В столовой галдели и звенели посудой. Разносили горячий борщ, в котором плавали, как белые запятые, островки сметаны. Сашка дождалась, пока Егор закончит обедать; когда он в толпе однокурсников зашагал к двери, на ходу вытаскивая сигареты, она обнаружилась на его пути естественно и непреклонно.
— Я сейчас, — сказал Егор однокурсникам.
Они поднялись в холл. У копыт бронзового жеребца рядком сидели первокурсники. Сашка увлекла Егора дальше — в глубокую оконную нишу.
— Такое дело… У тебя проблемы с практической специальностью?
— Не сказал бы… То есть, конечно, идет туго, но у всех так.
— Что у всех — меня не интересует, — сказала Сашка жестко. — Ты — глагол в сослагательном наклонении, у тебя есть особенность. Если ты не будешь изо всех сил учиться — то… догадываешься, что?
Егор смотрел пустыми, неподвижными глазами.
— Ты что, не понимаешь, о чем я говорю?
— Понимаю. Нам то же самое говорят на каждом занятии. Если ты не завяжешь шнурки — упадешь. Если не будешь кушать кашу — вырастешь неудачником.
— Егор…
Сашка осеклась. Егор пребывал, наверное, на самом сложном этапе информационной перестройки: как личность почти распался, как слово еще не сложился. Она вспомнила себя год назад: примерно в это же время они познакомились, Егор уверенным в себе, сильным и добрым человеком. Егор вытащил однокурсника Степку из реки; Сашка нередко замирала посреди движения, вперив взгляд в одну точку, и точно знала, что провалит зачет по практической специальности…
Она взяла Егора за руку. Еще секунда — и она присвоила бы его, сделав частью себя.
Но она удержалась, вспомнив горький опыт.
* * *
Она отнесла к мойке поднос с грязной посудой. Костя отодвинул стопку тарелок, освобождая место на длинном цинковом столе. Сашка благодарно кивнула.
— Ты ему не поможешь, — сказал Костя. — И не бери дурного в голову: это их дело, пусть работают. Как мы работали.
— Мы помогали друг другу, — тихо сказала Сашка.
— Мы — однокурсники. А они… он тебя никогда не поймет. Не пришло время.

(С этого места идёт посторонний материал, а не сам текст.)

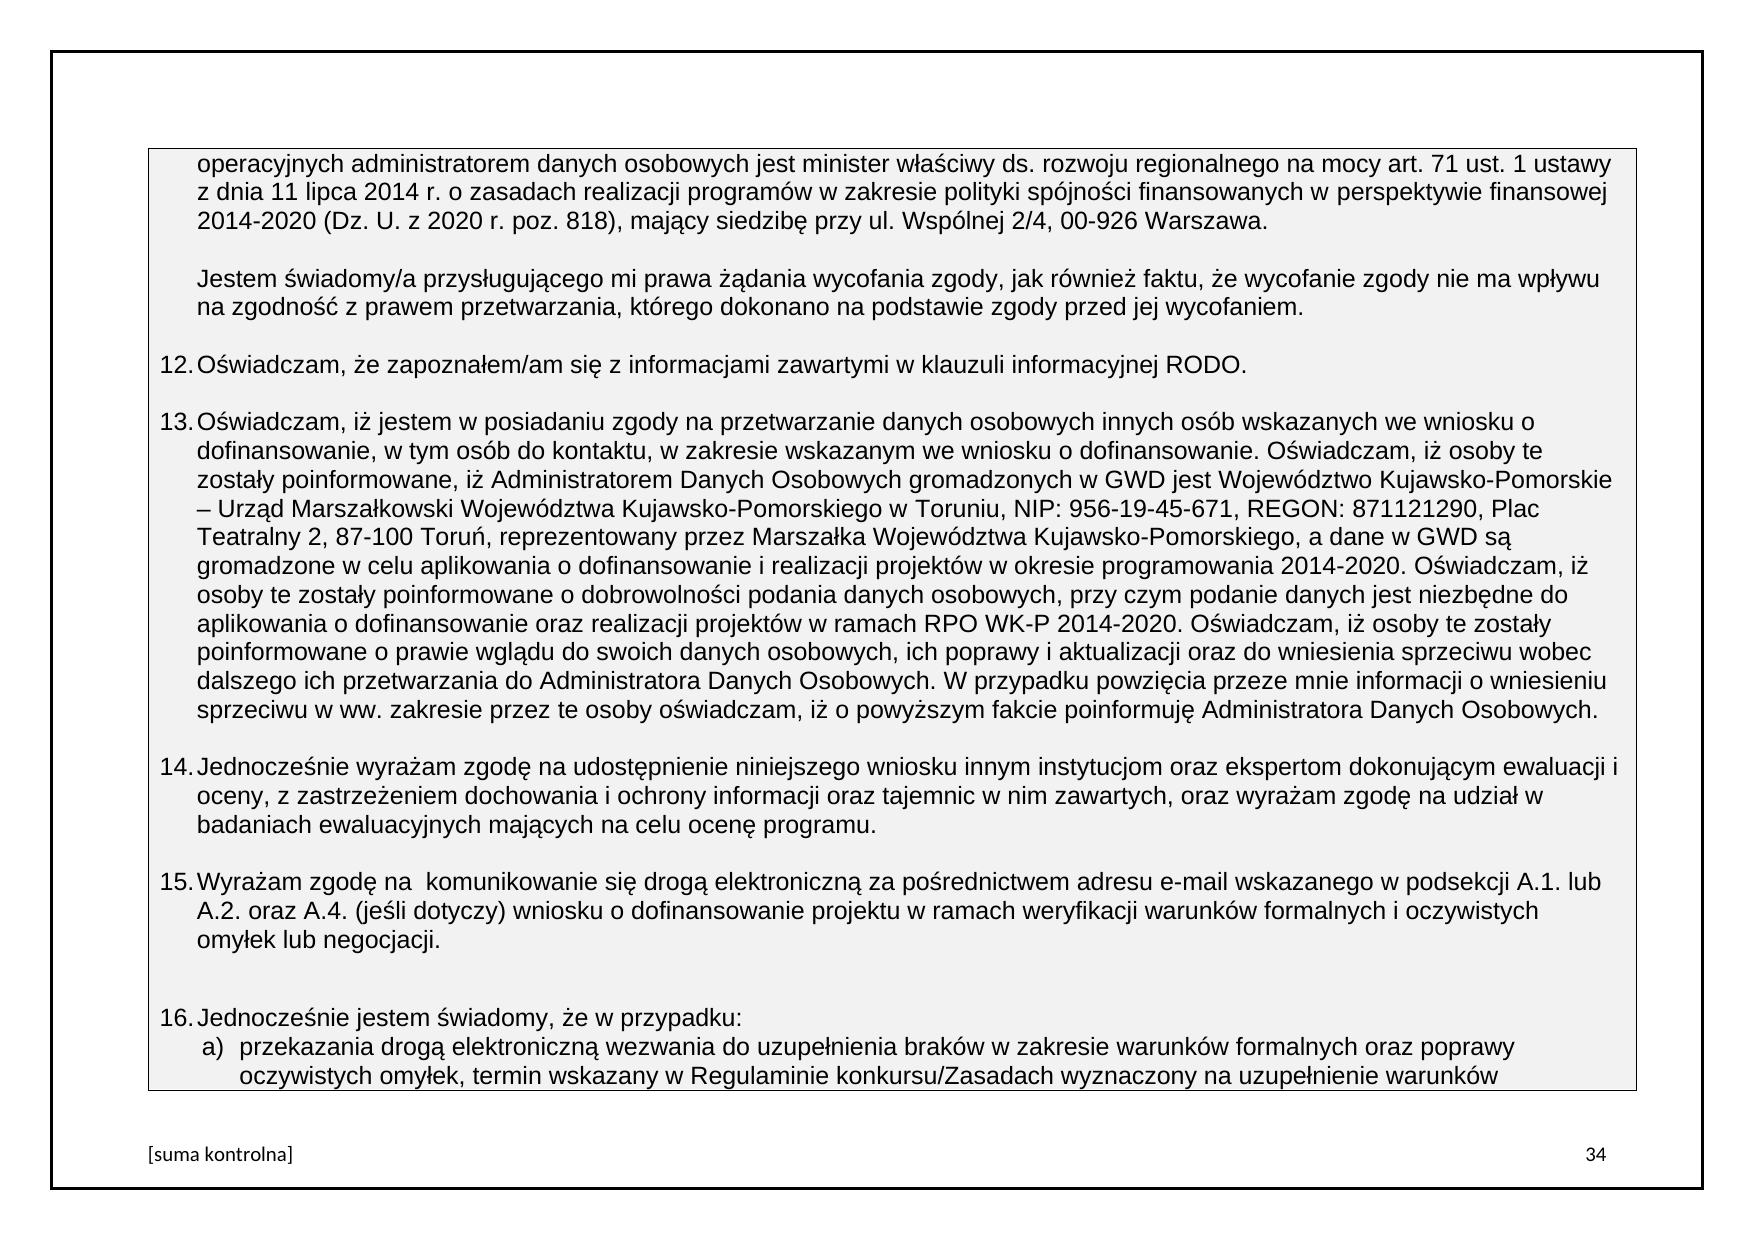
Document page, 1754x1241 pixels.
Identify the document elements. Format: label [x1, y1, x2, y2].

table_header [149, 149, 1636, 1089]
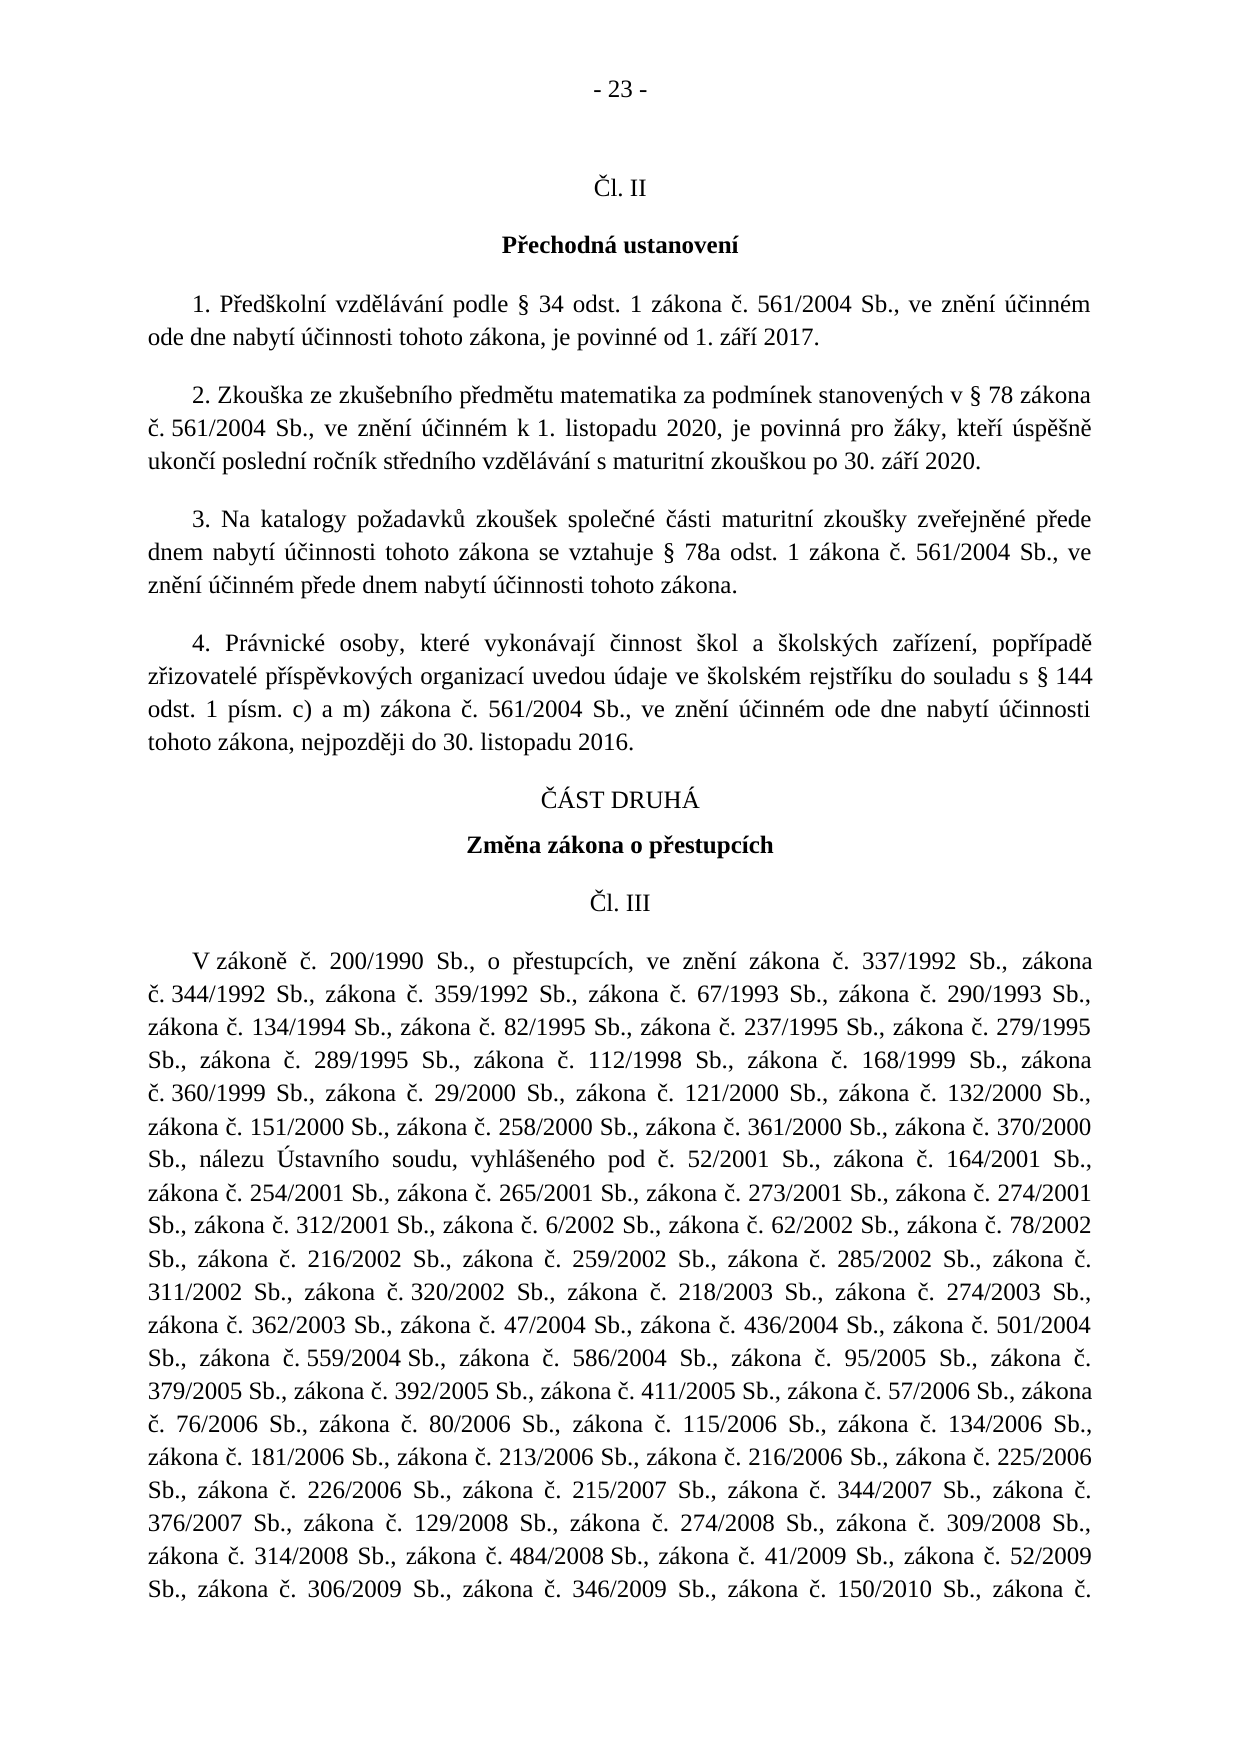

Костя пошел к выходу из столовой, а Сашка подумала, что он прав. Есть вещи, которые объяснить нельзя; разве не об этом твердили с самого начала Портнов и Стерх?
* * *
Осень наступила в середине сентября, резко похолодало. Дожди не прекращались до самого первого снега. Сашка топила крохотный камин в комнате — углем из бумажной пачки и дровами, купленными на базаре. Дрова трещали, рассыпали искры, Сашка часами сидела перед камином с книгой на коленях. Ложилась спать, укрывшись простыней, среди ночи натягивала на себя одеяло, а под утро, бывало, просыпалась от холода и, конвульсивно позевывая, кутаясь в куртку поверх ночной рубашки, разжигала огонь в камине.
Над крышей поднимался дым. Шел первый снег, ложился на головы каменных львов, засыпал город Торпу.
* * *
— Мама?
Хозяйский телефон стоял на полочке, у входа на первом этаже. Старинный телефонный аппарат с высокими, «рогатыми» рычагами для трубки. Сашка привалилась плечом к кирпичной оштукатуренной стене.